Income tax hikes didn’t close Minnesota’s budget deficit

While we at the Center often raise concerns about Minnesota’s economy, there are states in far worse situations than ours. Illinois is one. As the state’s economy struggles with ballooning government debt, some of its policymakers are looking to us for answers. There are Minnesotans ready to offer them. But are they offering the correct ones?

As CBS in Chicago reports,

“We realized the first thing we had to do [on taking office in January 2011] was to stabilize revenue. And in order to stabilize revenue and fund government that means we needed to increase taxes,” Frans said.

Especially on the wealthy.
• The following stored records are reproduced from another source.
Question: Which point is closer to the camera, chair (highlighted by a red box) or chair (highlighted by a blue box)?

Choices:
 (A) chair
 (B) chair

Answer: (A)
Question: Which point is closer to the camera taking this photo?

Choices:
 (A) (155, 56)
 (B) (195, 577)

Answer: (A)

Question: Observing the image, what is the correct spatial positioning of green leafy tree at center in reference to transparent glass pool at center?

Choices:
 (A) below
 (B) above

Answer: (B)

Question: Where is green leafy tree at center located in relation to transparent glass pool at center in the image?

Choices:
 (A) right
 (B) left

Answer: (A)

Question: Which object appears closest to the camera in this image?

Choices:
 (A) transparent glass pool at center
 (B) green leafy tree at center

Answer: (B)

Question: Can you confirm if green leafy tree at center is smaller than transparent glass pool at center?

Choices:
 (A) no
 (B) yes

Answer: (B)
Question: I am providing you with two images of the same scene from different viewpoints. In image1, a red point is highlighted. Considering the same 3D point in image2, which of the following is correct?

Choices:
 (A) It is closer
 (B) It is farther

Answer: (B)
While Illinois has a 4.95 percent flat tax for everyone, Minnesota raised its tax on couples earning over $250,000 from 7.85 percent, to 9.85 percent.

But Minnesota Department of Revenue data doesn’t support Commissioner Myron Frans’ interpretation.
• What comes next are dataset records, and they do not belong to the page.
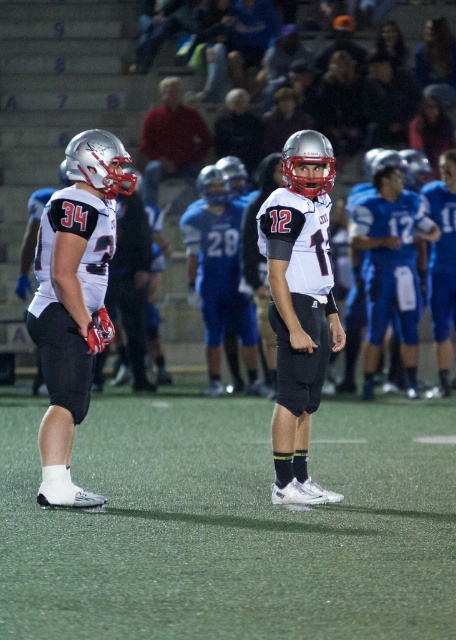
Does white matte jersey at left lie behind white matte jersey at center?

That is False.

Looking at this image, measure the distance from white matte jersey at left to white matte jersey at center.

A distance of 4.44 feet exists between white matte jersey at left and white matte jersey at center.

Between point (53, 228) and point (295, 481), which one is positioned behind?

The point (295, 481) is behind.

Identify the location of white matte jersey at left. The height and width of the screenshot is (640, 456). (74, 300).

Is white matte jersey at left smaller than blue fabric jersey at right?

Indeed, white matte jersey at left has a smaller size compared to blue fabric jersey at right.

Does white matte jersey at left come in front of blue fabric jersey at right?

Yes, white matte jersey at left is in front of blue fabric jersey at right.

Locate an element on the screen. This screenshot has height=640, width=456. white matte jersey at left is located at coordinates tap(74, 300).

You are a GUI agent. You are given a task and a screenshot of the screen. Output one action in this format:
    pyautogui.click(x=<x>, y=<y>)
    Task: Click on the white matte jersey at left
    The width and height of the screenshot is (456, 640).
    Given the screenshot: What is the action you would take?
    pyautogui.click(x=74, y=300)

Which is below, blue fabric jersey at right or dark blue jersey at center?

blue fabric jersey at right is below.

Does point (379, 294) come farther from viewer compared to point (253, 150)?

No, it is not.

Find the location of a particular element. The height and width of the screenshot is (640, 456). blue fabric jersey at right is located at coordinates (390, 268).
Minnesota’s top rate of income tax was raised in 2013. Figure 1 shows what happened to Individual Income Tax revenues in nominal terms in the five years before the hike and the five years after it. From 2008 to 2010 revenue slumped as the state went through the recession. But, in 2011, two years before the tax hike, revenues bounced back. They have continued to grow in nominal terms in each subsequent year, but at declining rates.
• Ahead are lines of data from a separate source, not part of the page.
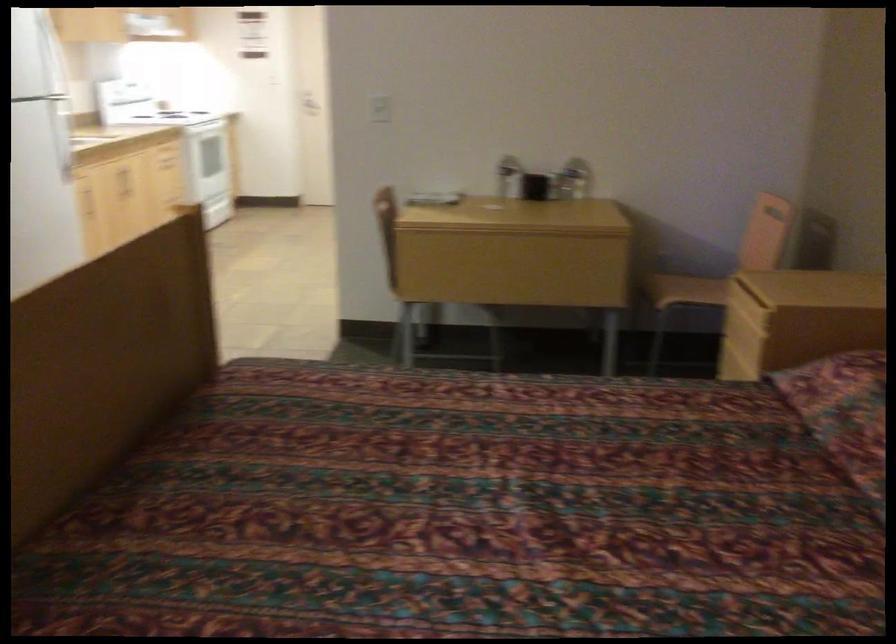
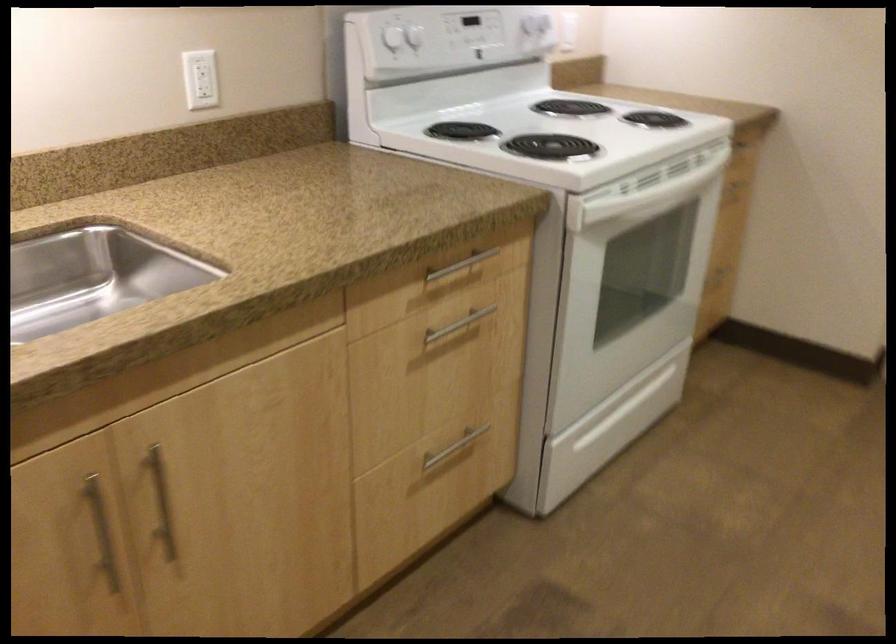
Find the pixel in the second image that matches (x=124, y=82) in the first image.

(392, 38)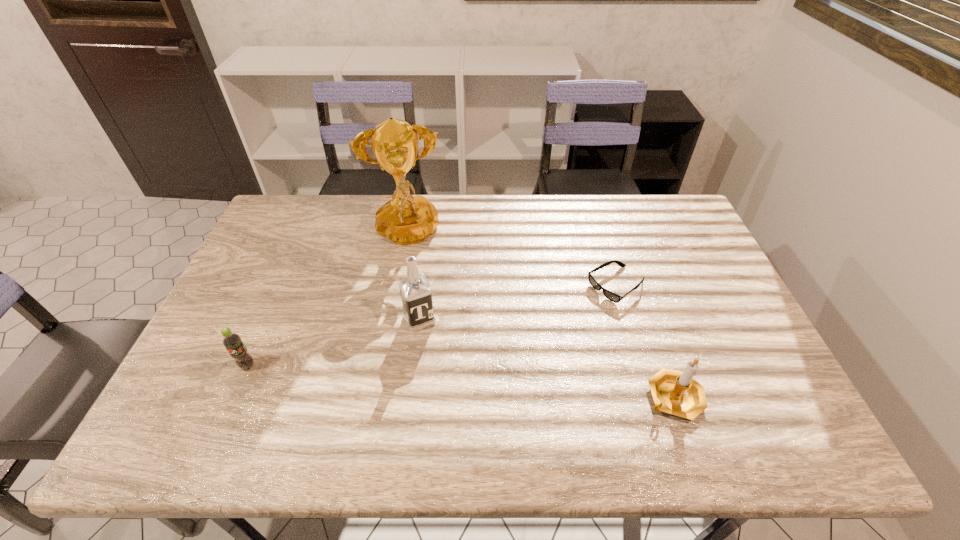
The image size is (960, 540). I want to click on free space at the near edge of the desktop, so click(x=328, y=376).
Figure 1 – Minnesota’s Individual Income Tax revenues, billions current $

Source: Minnesota Department of Revenue

But not in inflation adjusted, real terms, as Figure 2 shows. Again, we see that revenues began to recover in 2011, two years before the tax hike. But we also see that revenues have essentially flatlined in the last three years. Indeed, adjusted for inflation, Individual Income Tax revenues in Minnesota were lower in 2017 than they were in 2016.

Figure 2 – Minnesota’s Individual Income Tax revenues, billions 2017 $

Source: Minnesota Department of Revenue

It is simply not true that the 2013 hike in Minnesota’s top rate of state personal income tax lead to a boom in state personal income tax revenues that closed the state’s deficit. Commissioner Frans is just wrong. Policymakers in Illinois would be making a mistake if they thought that they could use similar hikes to fix their budget woes.

John Phelan is an economist at the Center of the American Experiment.